Following the announcement of the SEC lawsuit against Binance, the cryptocurrency exchange, there have been significant withdrawals by users in the first 24 hours. According to data provided by blockchain analysis firm Nansen, it is estimated that more than three billion dollars have been withdrawn on different blockchains supported by the exchange.
It’s been 24 hours since the SEC sued @binance. Binance users have withdrawn over $3B across multiple chains since the announcement, resulting in $1.43B negative netflow as of 3pm UTC today
But what does this all mean?
We’ll show what you need to see using on-chain data… pic.twitter.com/2AcAc2OrW0
— Nansen 🧭 (@nansen_ai) June 6, 2023
In a Twitter thread, Nansen highlighted the negative net flow, which represents the sum of deposits and withdrawals on Binance. This indicated a noticeable number of withdrawals by users after the SEC announced its lawsuit against the exchange.

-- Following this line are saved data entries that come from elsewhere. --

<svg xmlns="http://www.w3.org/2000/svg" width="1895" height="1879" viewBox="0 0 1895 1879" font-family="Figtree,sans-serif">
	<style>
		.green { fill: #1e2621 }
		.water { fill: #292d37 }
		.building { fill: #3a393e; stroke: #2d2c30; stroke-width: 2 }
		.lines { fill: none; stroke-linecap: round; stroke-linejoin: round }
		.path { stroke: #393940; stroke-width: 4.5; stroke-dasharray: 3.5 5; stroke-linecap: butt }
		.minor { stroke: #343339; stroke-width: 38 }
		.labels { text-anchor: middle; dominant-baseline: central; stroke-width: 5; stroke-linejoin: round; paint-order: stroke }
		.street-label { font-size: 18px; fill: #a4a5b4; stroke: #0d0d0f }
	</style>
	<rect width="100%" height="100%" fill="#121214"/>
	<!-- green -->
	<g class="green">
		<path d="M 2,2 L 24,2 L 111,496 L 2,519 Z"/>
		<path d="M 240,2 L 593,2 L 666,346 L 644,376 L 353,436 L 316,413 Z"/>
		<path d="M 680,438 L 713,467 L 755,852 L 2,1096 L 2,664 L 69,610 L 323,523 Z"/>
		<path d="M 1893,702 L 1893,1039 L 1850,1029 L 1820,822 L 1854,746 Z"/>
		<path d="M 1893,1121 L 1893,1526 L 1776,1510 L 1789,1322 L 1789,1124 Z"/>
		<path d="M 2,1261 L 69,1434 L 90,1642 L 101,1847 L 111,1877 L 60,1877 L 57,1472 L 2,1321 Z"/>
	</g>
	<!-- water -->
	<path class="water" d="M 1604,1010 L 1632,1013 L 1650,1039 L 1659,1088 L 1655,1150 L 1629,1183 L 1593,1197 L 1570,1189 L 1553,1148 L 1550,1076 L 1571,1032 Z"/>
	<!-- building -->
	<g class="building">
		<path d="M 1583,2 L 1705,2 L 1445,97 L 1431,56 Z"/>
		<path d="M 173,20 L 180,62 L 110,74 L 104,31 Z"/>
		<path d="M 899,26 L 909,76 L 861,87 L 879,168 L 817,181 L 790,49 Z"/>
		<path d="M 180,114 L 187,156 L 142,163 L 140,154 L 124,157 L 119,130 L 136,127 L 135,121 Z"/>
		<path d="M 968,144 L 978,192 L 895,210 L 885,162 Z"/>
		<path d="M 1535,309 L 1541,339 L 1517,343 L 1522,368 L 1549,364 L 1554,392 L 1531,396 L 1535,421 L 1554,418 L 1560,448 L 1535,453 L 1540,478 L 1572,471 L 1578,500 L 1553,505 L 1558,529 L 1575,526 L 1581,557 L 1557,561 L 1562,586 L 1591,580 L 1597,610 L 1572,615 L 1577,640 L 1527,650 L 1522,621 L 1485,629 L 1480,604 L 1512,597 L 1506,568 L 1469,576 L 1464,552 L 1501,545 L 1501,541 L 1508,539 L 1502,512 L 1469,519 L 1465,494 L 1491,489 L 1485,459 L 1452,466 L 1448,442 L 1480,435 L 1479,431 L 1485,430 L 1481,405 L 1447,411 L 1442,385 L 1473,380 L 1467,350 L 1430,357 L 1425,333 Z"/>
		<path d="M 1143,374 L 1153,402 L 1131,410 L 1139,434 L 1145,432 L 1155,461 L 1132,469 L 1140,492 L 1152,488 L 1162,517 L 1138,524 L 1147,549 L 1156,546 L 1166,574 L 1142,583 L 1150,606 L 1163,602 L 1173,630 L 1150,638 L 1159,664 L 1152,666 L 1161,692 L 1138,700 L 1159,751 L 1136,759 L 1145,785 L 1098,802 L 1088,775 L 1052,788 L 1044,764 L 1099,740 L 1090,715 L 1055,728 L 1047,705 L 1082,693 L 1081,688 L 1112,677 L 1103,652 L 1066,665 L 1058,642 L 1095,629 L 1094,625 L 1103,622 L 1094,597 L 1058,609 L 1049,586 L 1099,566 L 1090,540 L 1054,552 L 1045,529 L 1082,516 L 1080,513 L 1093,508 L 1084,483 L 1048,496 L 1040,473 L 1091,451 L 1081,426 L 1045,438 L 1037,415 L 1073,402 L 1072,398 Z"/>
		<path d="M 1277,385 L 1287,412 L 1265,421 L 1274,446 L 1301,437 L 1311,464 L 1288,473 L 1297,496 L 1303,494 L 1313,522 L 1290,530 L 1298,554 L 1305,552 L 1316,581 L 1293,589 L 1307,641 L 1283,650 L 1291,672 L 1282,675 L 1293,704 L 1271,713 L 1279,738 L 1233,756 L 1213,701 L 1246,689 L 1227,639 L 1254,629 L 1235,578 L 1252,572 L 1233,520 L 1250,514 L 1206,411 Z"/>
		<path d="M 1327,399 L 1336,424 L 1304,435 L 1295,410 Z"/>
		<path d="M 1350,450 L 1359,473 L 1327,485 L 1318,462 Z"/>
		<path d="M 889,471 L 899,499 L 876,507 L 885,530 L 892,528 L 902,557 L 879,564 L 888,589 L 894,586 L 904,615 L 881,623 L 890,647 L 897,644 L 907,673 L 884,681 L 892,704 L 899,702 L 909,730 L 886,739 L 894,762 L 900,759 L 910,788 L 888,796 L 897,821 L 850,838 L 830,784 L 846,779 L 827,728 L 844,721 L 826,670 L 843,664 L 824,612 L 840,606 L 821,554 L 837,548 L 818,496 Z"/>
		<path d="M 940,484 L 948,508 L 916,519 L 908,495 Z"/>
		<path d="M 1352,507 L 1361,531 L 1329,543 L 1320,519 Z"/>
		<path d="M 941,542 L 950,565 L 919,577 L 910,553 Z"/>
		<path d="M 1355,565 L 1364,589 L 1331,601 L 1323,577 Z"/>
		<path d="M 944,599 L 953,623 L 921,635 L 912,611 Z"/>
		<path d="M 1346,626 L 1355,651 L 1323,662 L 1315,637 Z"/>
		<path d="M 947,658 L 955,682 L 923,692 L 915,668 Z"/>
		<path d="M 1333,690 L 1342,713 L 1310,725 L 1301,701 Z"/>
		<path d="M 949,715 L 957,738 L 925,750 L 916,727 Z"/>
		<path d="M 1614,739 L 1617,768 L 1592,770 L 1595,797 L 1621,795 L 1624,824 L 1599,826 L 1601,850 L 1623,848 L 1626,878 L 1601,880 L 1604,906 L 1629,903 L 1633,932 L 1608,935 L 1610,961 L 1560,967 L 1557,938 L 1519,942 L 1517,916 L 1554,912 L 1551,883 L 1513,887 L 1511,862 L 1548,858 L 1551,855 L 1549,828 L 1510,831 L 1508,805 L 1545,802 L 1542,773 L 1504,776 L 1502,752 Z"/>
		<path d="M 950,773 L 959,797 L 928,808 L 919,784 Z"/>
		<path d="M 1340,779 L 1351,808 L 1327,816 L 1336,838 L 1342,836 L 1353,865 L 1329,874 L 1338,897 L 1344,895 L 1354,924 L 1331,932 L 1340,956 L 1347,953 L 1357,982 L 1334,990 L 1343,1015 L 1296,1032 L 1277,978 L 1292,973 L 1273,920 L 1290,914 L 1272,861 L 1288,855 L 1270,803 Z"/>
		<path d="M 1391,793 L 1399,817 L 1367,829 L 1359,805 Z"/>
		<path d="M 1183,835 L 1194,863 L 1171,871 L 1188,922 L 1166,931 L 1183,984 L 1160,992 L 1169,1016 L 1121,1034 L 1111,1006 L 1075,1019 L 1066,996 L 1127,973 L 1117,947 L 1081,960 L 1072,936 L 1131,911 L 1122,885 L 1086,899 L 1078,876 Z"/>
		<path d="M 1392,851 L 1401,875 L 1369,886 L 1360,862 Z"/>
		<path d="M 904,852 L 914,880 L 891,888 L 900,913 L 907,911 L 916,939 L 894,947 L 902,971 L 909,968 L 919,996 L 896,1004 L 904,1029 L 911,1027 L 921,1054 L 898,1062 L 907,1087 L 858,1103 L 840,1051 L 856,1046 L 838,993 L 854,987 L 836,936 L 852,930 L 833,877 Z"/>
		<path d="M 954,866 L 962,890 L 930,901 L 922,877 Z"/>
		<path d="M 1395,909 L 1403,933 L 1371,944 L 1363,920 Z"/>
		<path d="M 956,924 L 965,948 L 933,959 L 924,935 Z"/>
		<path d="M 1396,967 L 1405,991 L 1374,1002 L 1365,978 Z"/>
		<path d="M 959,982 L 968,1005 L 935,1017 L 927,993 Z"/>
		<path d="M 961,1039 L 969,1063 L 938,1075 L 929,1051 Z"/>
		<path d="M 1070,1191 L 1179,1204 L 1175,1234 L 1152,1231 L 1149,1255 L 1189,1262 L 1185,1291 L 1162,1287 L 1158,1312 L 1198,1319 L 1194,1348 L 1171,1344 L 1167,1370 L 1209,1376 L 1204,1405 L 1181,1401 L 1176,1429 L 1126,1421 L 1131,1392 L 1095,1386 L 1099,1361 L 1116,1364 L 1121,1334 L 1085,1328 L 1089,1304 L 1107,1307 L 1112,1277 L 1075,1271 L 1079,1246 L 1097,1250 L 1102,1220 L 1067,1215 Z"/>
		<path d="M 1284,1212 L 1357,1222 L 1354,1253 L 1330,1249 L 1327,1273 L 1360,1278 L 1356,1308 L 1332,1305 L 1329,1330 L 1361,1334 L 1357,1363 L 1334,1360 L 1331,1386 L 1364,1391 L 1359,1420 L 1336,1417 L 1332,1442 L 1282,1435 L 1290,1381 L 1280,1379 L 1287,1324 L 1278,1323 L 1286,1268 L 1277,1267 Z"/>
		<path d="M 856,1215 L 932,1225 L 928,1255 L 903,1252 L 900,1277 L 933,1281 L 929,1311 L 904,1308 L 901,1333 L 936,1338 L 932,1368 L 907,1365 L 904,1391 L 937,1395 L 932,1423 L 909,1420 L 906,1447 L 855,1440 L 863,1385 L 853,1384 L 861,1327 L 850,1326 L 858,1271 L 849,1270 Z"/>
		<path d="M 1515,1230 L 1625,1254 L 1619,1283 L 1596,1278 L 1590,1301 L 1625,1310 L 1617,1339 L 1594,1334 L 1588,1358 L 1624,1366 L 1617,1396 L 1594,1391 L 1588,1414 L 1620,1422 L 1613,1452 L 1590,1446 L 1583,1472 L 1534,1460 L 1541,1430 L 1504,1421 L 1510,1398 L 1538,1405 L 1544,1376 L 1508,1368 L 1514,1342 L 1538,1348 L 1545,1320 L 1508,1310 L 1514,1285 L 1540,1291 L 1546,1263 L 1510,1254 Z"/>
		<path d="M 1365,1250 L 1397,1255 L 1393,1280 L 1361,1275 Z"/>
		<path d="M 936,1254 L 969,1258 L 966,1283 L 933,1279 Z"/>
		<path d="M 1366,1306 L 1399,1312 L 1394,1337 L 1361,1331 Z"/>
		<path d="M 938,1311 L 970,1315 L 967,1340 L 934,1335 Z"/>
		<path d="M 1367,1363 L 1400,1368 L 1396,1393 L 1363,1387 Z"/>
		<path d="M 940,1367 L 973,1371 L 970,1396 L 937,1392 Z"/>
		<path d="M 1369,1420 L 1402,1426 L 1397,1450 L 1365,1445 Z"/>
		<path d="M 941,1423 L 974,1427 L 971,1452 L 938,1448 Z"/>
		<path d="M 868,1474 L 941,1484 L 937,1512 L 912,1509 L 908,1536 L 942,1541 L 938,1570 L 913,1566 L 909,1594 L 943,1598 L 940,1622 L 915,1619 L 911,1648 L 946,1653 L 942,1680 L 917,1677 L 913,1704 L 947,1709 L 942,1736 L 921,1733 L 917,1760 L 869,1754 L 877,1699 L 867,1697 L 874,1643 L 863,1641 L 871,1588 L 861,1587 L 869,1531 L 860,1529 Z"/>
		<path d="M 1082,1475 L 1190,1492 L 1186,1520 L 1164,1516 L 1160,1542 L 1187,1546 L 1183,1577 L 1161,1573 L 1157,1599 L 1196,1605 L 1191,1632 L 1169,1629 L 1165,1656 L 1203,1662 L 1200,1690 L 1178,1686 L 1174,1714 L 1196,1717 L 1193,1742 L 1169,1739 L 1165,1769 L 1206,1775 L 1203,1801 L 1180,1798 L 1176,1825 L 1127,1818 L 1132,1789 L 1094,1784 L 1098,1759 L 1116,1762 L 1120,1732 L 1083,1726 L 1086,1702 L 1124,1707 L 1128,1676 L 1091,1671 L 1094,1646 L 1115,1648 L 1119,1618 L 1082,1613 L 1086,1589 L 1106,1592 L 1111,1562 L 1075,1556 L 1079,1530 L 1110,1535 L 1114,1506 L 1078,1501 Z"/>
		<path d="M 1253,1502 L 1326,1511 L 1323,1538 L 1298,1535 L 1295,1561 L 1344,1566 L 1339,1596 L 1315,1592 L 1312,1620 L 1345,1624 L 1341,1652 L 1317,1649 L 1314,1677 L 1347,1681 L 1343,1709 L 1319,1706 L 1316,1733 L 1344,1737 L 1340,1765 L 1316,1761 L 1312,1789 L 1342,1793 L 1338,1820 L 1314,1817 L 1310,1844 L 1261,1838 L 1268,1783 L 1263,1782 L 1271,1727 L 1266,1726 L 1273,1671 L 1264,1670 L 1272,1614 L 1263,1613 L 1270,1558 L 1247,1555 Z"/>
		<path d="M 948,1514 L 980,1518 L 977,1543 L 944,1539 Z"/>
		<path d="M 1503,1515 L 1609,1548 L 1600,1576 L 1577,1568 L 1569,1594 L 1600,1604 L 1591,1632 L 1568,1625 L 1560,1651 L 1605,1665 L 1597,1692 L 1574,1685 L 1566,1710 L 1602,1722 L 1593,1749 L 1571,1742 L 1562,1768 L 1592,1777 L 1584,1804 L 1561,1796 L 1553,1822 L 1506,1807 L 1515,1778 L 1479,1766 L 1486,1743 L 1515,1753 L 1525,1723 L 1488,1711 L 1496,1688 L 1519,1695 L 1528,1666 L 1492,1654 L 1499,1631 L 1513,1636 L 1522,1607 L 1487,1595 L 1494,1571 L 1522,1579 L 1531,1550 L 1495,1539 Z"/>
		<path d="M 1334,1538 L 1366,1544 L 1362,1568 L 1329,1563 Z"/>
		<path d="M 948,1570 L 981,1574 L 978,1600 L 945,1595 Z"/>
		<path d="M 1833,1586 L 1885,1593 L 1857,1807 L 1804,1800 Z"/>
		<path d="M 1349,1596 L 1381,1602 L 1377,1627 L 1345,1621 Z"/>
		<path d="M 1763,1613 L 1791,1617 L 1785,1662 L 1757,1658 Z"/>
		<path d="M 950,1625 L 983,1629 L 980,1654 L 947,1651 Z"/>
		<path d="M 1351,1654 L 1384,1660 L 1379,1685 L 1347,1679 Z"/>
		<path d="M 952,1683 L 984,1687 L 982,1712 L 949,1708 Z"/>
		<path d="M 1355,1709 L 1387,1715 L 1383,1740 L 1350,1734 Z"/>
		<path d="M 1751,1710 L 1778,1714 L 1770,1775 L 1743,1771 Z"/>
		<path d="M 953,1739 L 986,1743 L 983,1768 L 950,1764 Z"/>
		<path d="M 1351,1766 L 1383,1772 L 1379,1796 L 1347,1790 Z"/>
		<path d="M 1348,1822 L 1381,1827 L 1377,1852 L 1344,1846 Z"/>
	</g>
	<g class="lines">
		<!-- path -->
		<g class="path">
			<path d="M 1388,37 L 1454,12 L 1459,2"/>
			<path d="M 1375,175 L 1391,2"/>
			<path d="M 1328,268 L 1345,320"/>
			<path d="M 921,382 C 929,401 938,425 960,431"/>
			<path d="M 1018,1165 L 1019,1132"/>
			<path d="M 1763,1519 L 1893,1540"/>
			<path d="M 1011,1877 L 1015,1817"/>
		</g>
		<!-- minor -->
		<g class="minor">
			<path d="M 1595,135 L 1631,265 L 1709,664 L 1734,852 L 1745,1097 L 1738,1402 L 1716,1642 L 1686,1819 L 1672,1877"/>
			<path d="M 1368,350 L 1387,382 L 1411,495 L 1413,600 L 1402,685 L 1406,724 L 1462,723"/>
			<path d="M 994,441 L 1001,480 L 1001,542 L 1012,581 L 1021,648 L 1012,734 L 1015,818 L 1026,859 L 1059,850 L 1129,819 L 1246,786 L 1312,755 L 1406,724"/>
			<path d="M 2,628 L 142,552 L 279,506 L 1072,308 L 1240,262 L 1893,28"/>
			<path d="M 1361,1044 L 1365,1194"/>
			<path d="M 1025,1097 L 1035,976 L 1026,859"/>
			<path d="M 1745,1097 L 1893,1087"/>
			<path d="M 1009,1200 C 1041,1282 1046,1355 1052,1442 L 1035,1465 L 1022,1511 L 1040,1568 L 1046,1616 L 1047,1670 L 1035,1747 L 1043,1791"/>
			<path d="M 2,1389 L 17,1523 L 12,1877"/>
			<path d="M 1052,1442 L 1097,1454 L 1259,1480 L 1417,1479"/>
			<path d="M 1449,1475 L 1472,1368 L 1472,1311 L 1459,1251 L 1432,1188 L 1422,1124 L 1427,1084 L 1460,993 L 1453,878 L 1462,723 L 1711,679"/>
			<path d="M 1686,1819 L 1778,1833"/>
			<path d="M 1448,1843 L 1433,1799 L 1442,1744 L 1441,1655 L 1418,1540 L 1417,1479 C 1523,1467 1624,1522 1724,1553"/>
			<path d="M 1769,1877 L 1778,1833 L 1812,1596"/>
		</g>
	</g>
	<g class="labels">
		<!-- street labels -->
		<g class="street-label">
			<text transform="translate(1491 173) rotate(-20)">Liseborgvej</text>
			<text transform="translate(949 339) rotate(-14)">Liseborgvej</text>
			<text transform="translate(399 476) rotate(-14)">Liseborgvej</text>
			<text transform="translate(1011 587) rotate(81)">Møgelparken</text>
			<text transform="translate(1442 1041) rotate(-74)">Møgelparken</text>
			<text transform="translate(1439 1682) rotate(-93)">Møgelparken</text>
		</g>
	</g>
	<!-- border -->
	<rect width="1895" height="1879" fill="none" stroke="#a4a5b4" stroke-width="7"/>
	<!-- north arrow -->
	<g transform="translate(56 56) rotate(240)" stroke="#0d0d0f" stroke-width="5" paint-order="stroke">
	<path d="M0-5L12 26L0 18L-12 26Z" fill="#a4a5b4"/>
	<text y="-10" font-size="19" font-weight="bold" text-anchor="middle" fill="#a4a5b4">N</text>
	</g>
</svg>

nansen He noted that this is not the first case where Binance has experienced large withdrawals from its platform.. In December 2022, for example, net outflows exceeded $2 billion due to concerns in the market about market solvency.
Despite this, Nansen also reported that the net flow following the SEC lawsuit against Binance US was positive, with a total of $78 million deposited in the first 24 hours after the announcement.
However, these data have experienced a negative variation for the US subsidiary of the exchange, with a total of -123.6 million dollars, after the regulatory body requested a temporary restraining order to freeze the assets of Binance US.
10,500 BTC have left Binance
Additionally, according to on-chain metrics firm Glassnode, an outflow of 10,500 BTC from Binance has been observed following the SEC’s lawsuit.
However, it should be noted that this current value is still small compared to the maximum net outflow recorded on the exchange, which was -40,300 BTC at the highest point of historical outflows.
Glassnode highlights that 51% of the outbound volume was driven by withdrawals ranging from $1 million to $10 million on June 5.when the civil charges filed by the SEC against the exchange were disclosed.